━━ Dataset
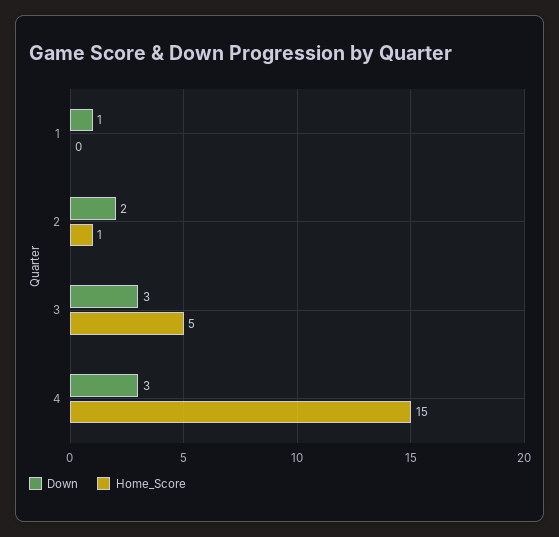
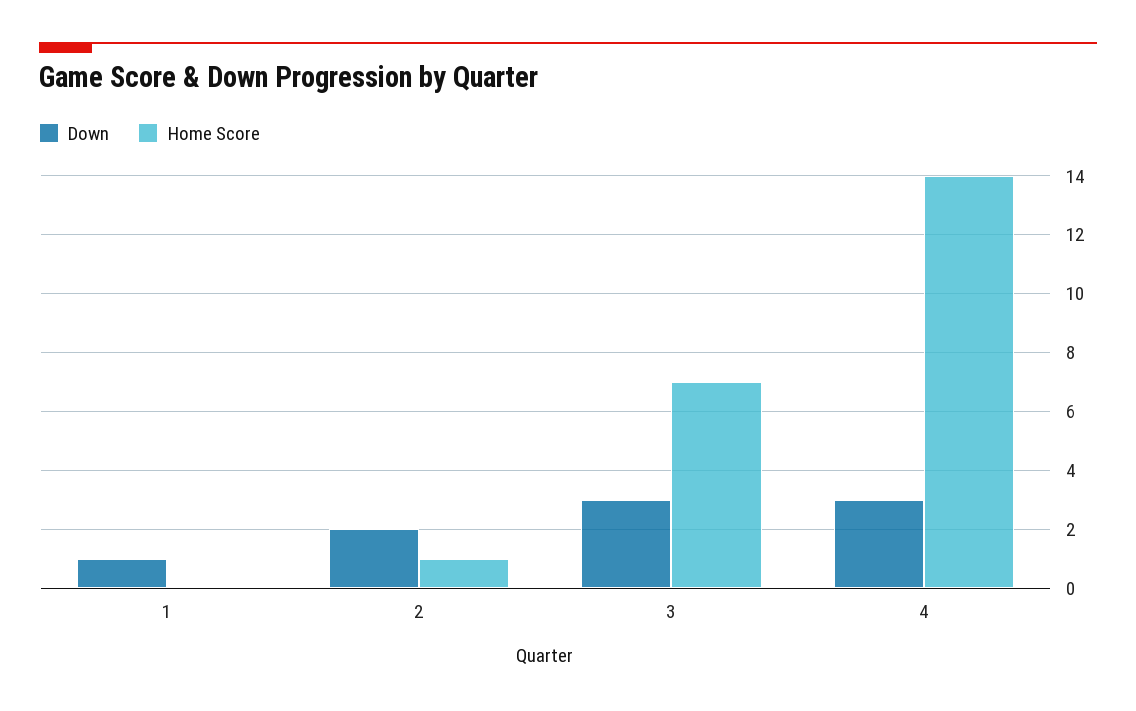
Home_Score, 3: 5 -> 7
Home_Score, 4: 15 -> 14

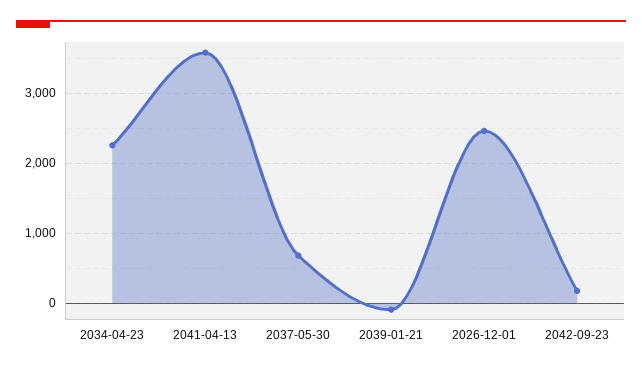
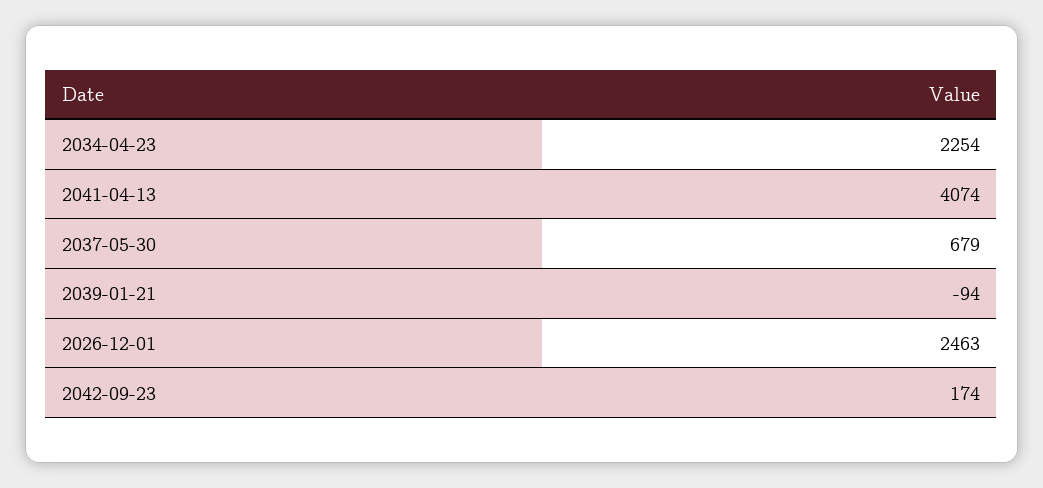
2041-04-13: 3600 -> 4074

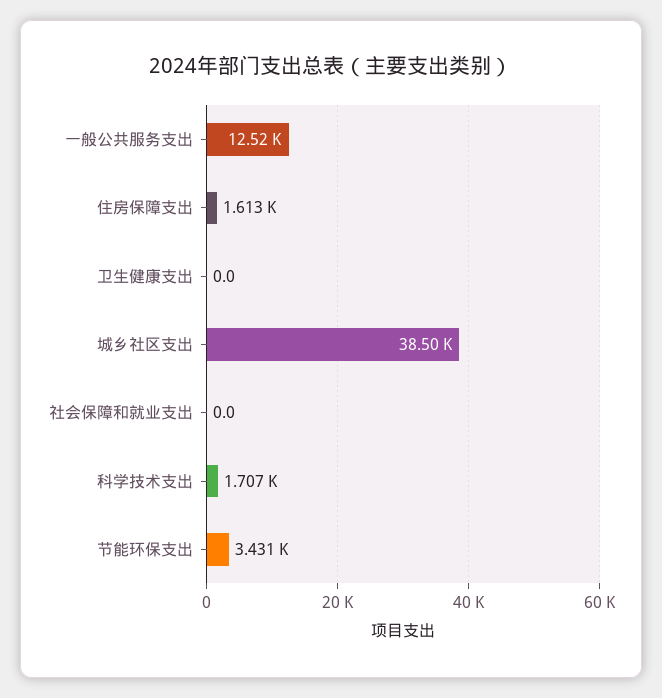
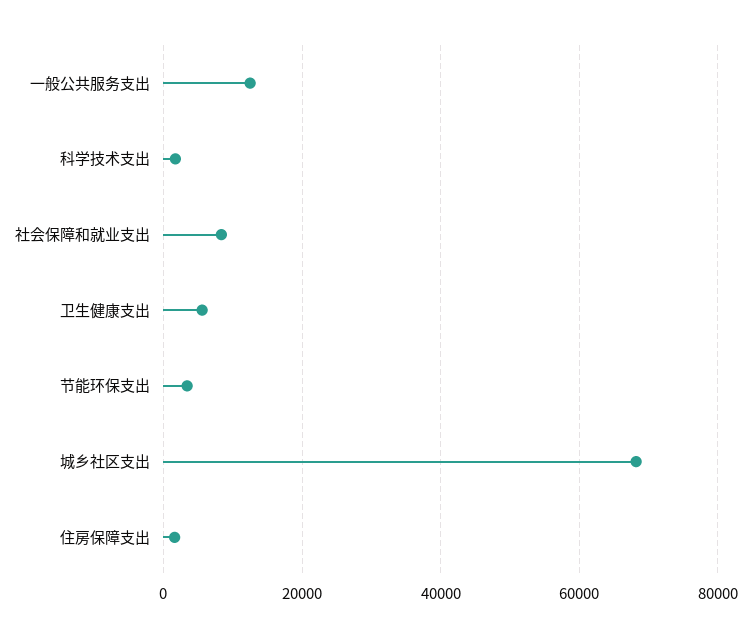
卫生健康支出: 0 -> 6000
城乡社区支出: 38500 -> 68000
社会保障和就业支出: 0 -> 8000

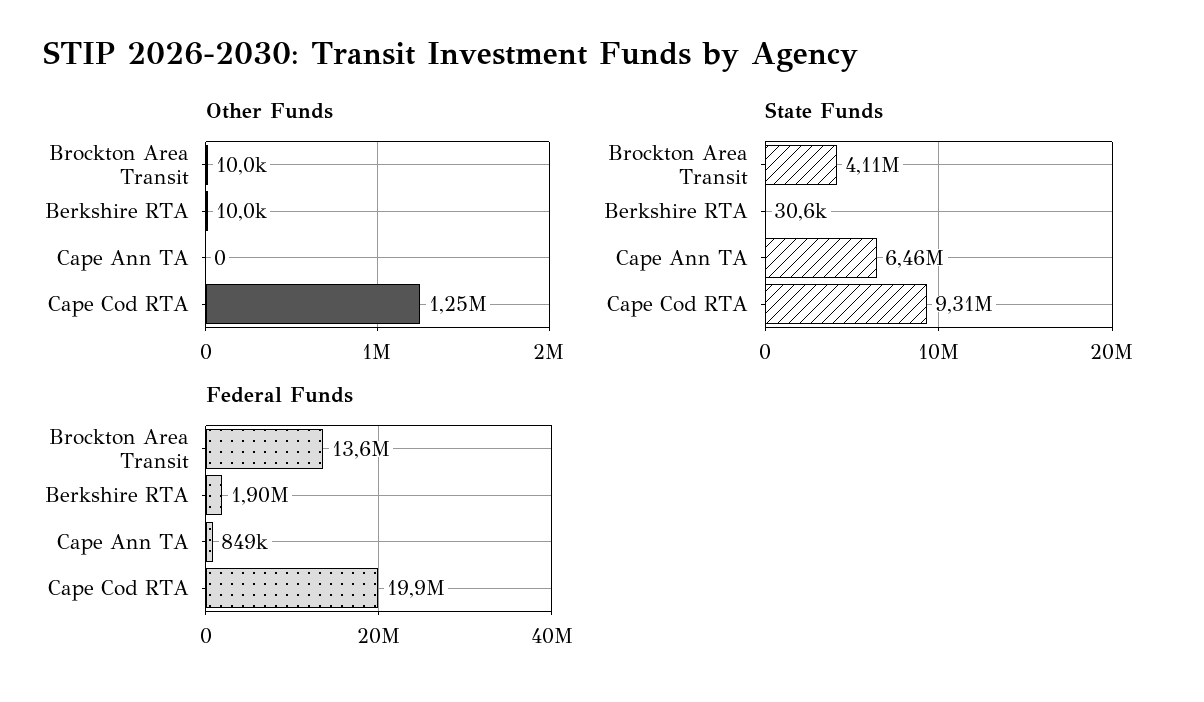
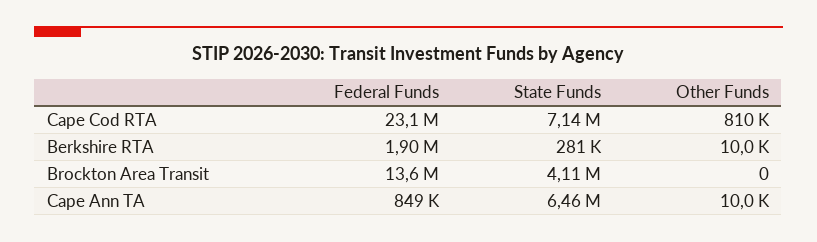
Other Funds, Brockton Area Transit: 10000 -> 0
Other Funds, Cape Ann TA: 0 -> 10000
Other Funds, Cape Cod RTA: 1250000 -> 810000
State Funds, Berkshire RTA: 30600 -> 281000
State Funds, Cape Cod RTA: 9310000 -> 7140000
Federal Funds, Cape Cod RTA: 19900000 -> 23100000

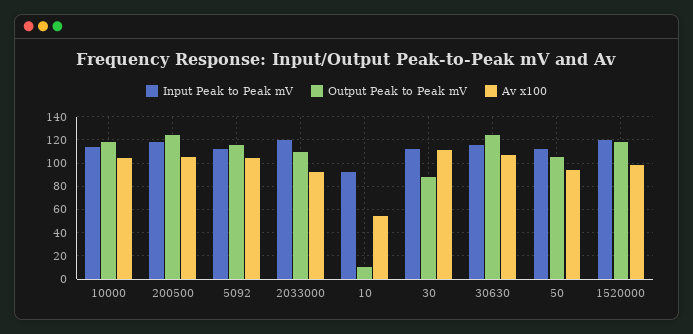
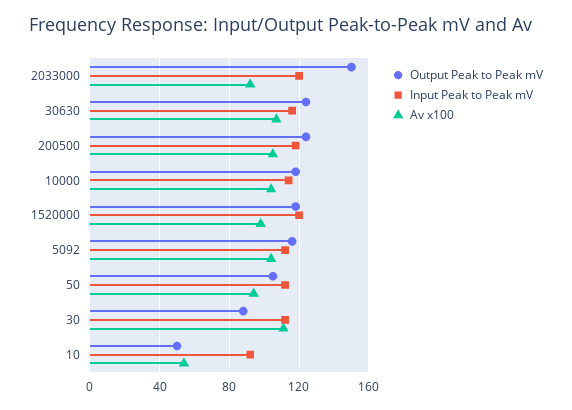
Output Peak to Peak mV, 2033000: 110 -> 150
Output Peak to Peak mV, 10: 10 -> 50

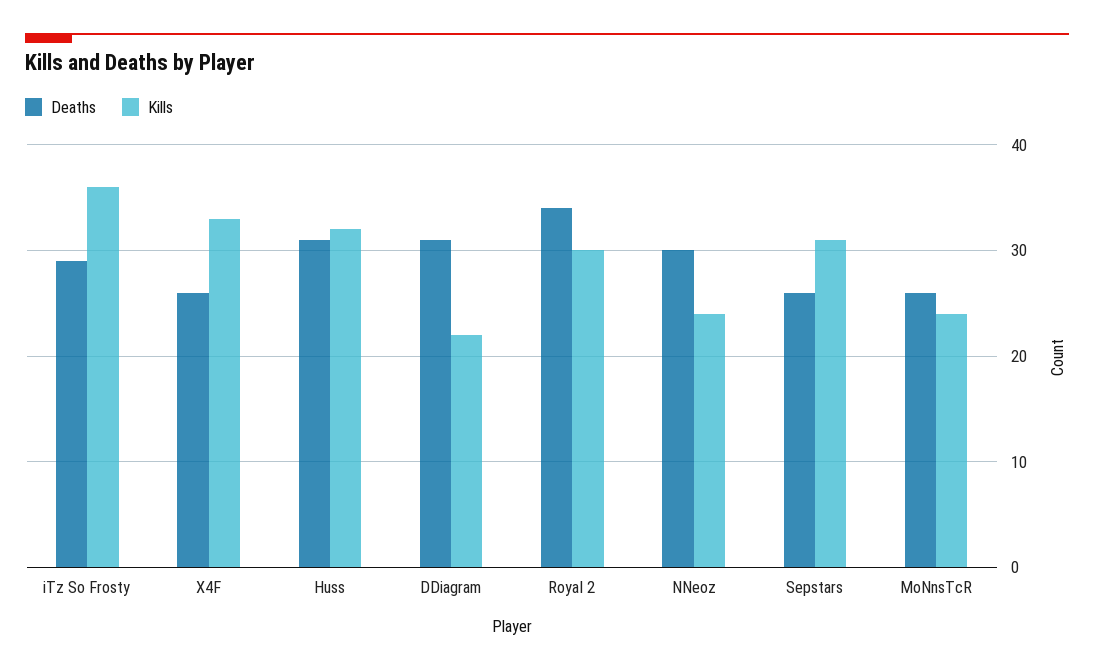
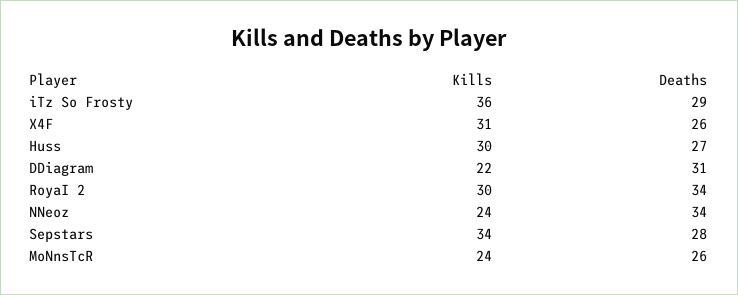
Kills, X4F: 33 -> 31
Deaths, Huss: 31 -> 27
Kills, Huss: 32 -> 30
Deaths, NNeoz: 30 -> 34
Deaths, Sepstars: 26 -> 28
Kills, Sepstars: 31 -> 34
━━━━
§ **What to work on**
Please return, without any change, the lines from the line containing "Other Funds, Brockton" through the last line of the entries, dropping the pictures.

§ **Result**
Other Funds, Brockton Area Transit: 10000 -> 0
Other Funds, Cape Ann TA: 0 -> 10000
Other Funds, Cape Cod RTA: 1250000 -> 810000
State Funds, Berkshire RTA: 30600 -> 281000
State Funds, Cape Cod RTA: 9310000 -> 7140000
Federal Funds, Cape Cod RTA: 19900000 -> 23100000

Output Peak to Peak mV, 2033000: 110 -> 150
Output Peak to Peak mV, 10: 10 -> 50

Kills, X4F: 33 -> 31
Deaths, Huss: 31 -> 27
Kills, Huss: 32 -> 30
Deaths, NNeoz: 30 -> 34
Deaths, Sepstars: 26 -> 28
Kills, Sepstars: 31 -> 34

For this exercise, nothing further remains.